**Aufgabe stellen 1**: Gib den Abschnitt des Interviews erneut wieder, beginnend mit den Worten „Welches Publikum wird“ und endend nach „Konflikt interessiert sind.“. Tausche darin „Architekturausstellung“ gegen „Architekturschau“ aus.

**Vorliegender Text**:
============
„Archiv, Bibliothek, Werkstatt und Infrastruktur für weitere Forschung“
Interview mit Zvi Efrat und Hubertus Adam
Text: Ballhausen, Nils, Berlin; von Beckerath, Verena, Berlin
„Archiv, Bibliothek, Werkstatt und Infrastruktur für weitere Forschung“
Interview mit Zvi Efrat und Hubertus Adam
Text: Ballhausen, Nils, Berlin; von Beckerath, Verena, Berlin
Ein Gespräch mit dem Architekten und Kurator Zvi Efrat und dem Künstlerischen Leiter des Schweizerischen Architekturmuseums Hubertus Adam über die Ausstellung „The Object of Zionism. Architektur und Staat Israel 1948–73“.
Ist die Ausstellung „The Object of Zionism“ die umfangreichste, die Sie bislang im S AM ausgerichtet haben?
Hubertus Adam | Mit all diesen Archivalien ist sie es sicher. Die etwa 1500 Bilder und Pläne sind eine Herausforderung, und denkt man noch an die Videos und Filme, so kann man sich als Besucher für die Ausstellung einen ganzen Tag oder auch länger Zeit nehmen.
Welches Publikum wird durch das Thema angesprochen?
HA | Nicht das typische Publikum einer Architekturausstellung, sondern auch viele, die am arabisch-israelischen Konflikt interessiert sind.
============
**Datensatz**:
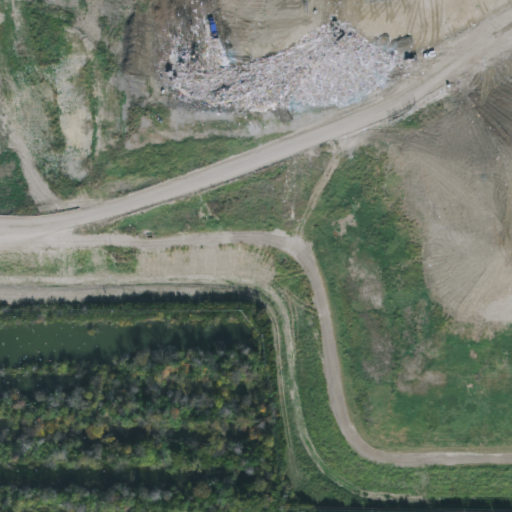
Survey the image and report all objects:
road: (263, 154)
landfill: (287, 208)
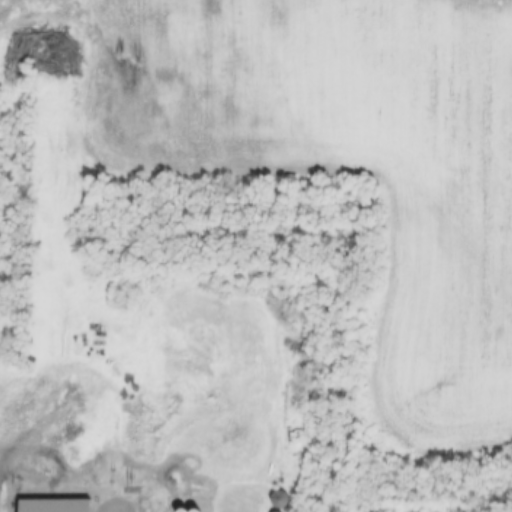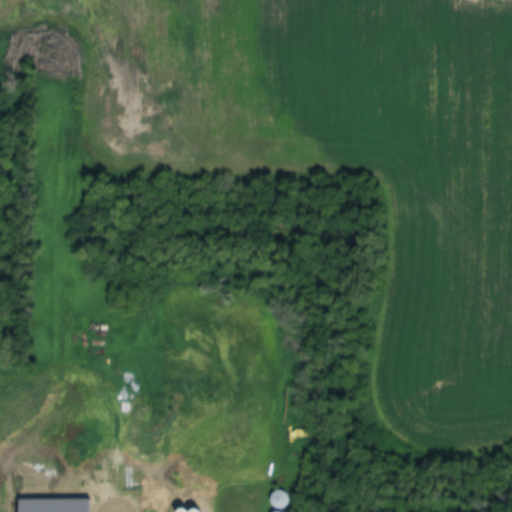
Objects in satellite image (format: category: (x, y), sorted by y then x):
building: (281, 500)
building: (194, 505)
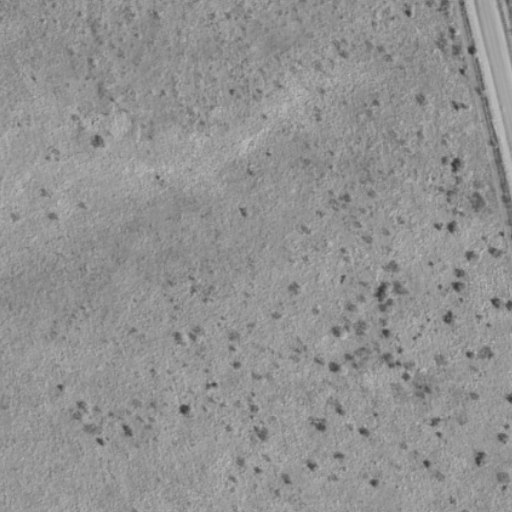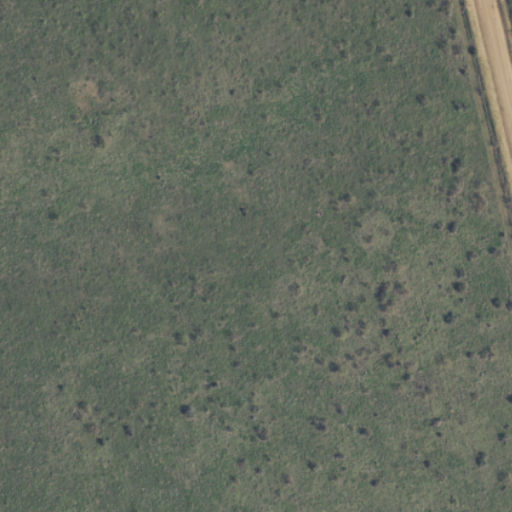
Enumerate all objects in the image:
road: (479, 135)
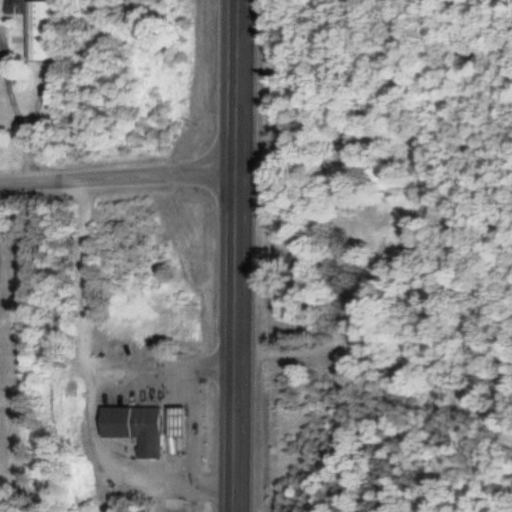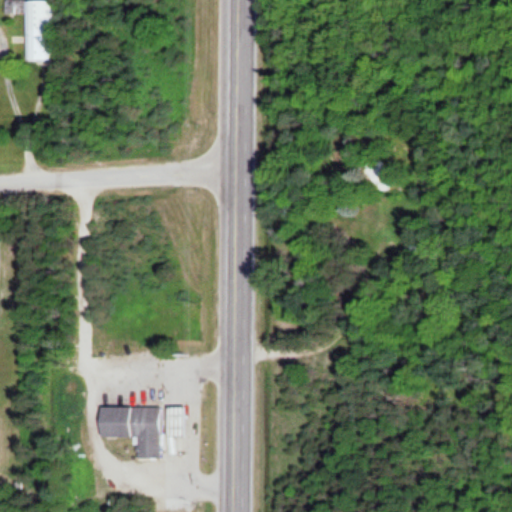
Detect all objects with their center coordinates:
building: (34, 26)
road: (121, 175)
road: (241, 256)
building: (178, 420)
building: (137, 425)
building: (134, 427)
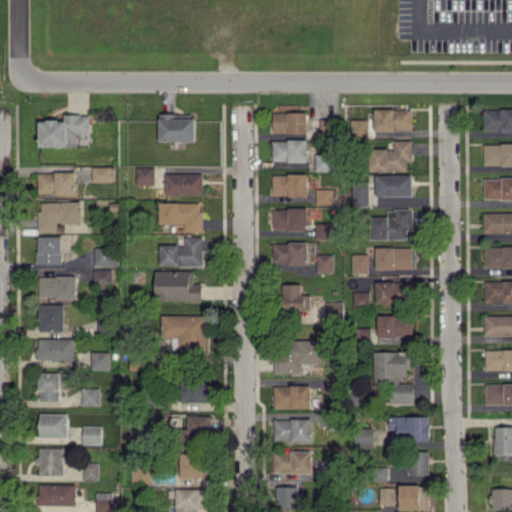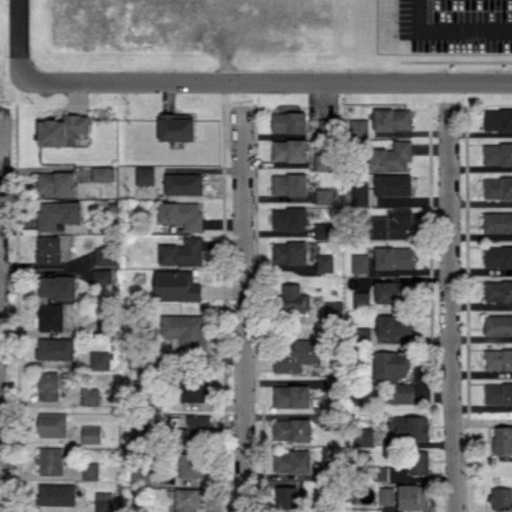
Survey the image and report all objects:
road: (445, 37)
road: (21, 39)
road: (266, 80)
building: (393, 119)
building: (497, 119)
building: (289, 122)
building: (359, 128)
building: (63, 130)
building: (289, 150)
building: (497, 153)
building: (391, 156)
building: (323, 161)
building: (103, 173)
building: (145, 174)
building: (56, 182)
building: (183, 183)
building: (289, 184)
building: (393, 184)
building: (498, 187)
building: (360, 193)
building: (324, 195)
building: (58, 213)
building: (182, 214)
building: (290, 218)
building: (497, 221)
building: (392, 224)
building: (324, 230)
building: (49, 249)
building: (183, 252)
building: (290, 252)
building: (106, 255)
building: (498, 256)
building: (393, 257)
building: (324, 262)
building: (360, 263)
building: (102, 276)
building: (57, 286)
building: (177, 286)
building: (498, 290)
building: (391, 292)
building: (294, 297)
building: (361, 298)
road: (243, 308)
road: (449, 308)
building: (334, 309)
road: (0, 316)
building: (51, 317)
building: (498, 324)
building: (394, 325)
building: (185, 331)
building: (363, 333)
building: (56, 348)
building: (296, 354)
building: (498, 358)
building: (100, 360)
building: (393, 374)
building: (49, 386)
building: (193, 391)
building: (498, 393)
building: (90, 396)
building: (292, 396)
building: (53, 424)
building: (198, 425)
building: (411, 426)
building: (293, 429)
building: (92, 434)
building: (364, 436)
building: (51, 460)
building: (292, 461)
building: (418, 462)
building: (190, 465)
building: (90, 470)
building: (141, 476)
building: (57, 494)
building: (386, 495)
building: (287, 496)
building: (413, 496)
building: (501, 497)
building: (189, 499)
building: (103, 501)
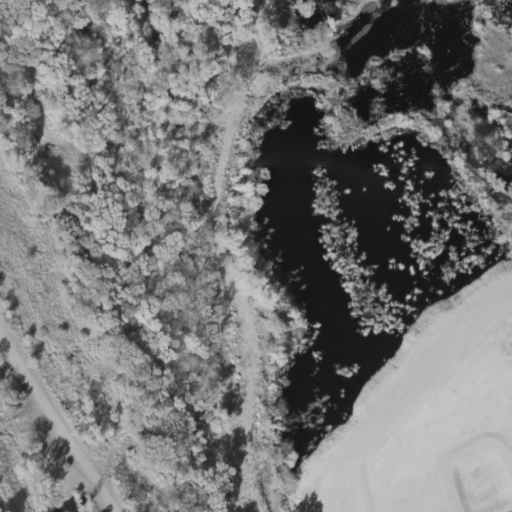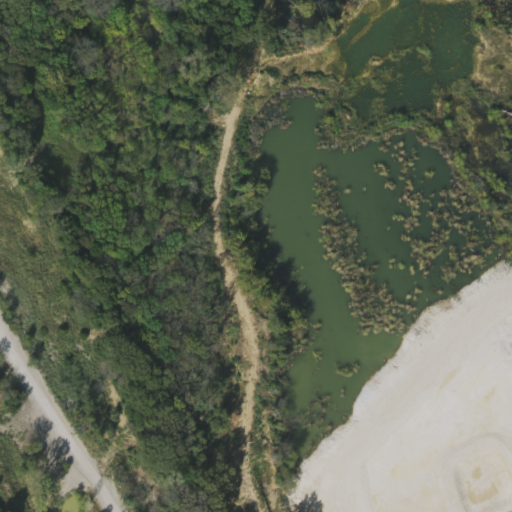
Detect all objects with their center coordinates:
road: (411, 34)
road: (54, 421)
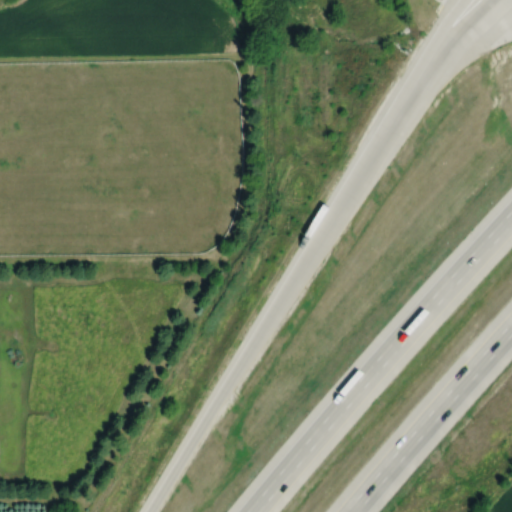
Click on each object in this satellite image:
road: (436, 5)
road: (481, 18)
road: (489, 32)
road: (426, 59)
road: (428, 77)
road: (269, 315)
road: (379, 361)
road: (428, 417)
============
**Aufgabe stellen 2**: Bring die Einträge vom Anfang bis einschließlich der Zeile mit „building: (134, 427)“ in eine CSV mit den zwei Spalten „aufgabe“ und „wert“: je Eintrag eine Zeile mit seinem Wortlaut und der zugehörigen Antwort, jedes Feld in Anführungszeichen und mit Leerzeichen statt Zeilenumbrüchen. Lass die Bildplatzhalter weg.

**Ergebnis 1**:
Welches Publikum wird durch das Thema angesprochen?
HA | Nicht das typische Publikum einer Architekturschau, sondern auch viele, die am arabisch-israelischen Konflikt interessiert sind.

**Ergebnis 2**:
aufgabe,wert
"Survey the image and report all objects:","road: (263, 154) landfill: (287, 208)"
"Objects in satellite image (format: category: (x, y), sorted by y then x):","building: (281, 500) building: (194, 505)"
"Enumerate all objects in the image:","road: (479, 135)"
"Detect all objects with their center coordinates:","building: (34, 26) road: (121, 175) road: (241, 256) building: (178, 420) building: (137, 425) building: (134, 427)"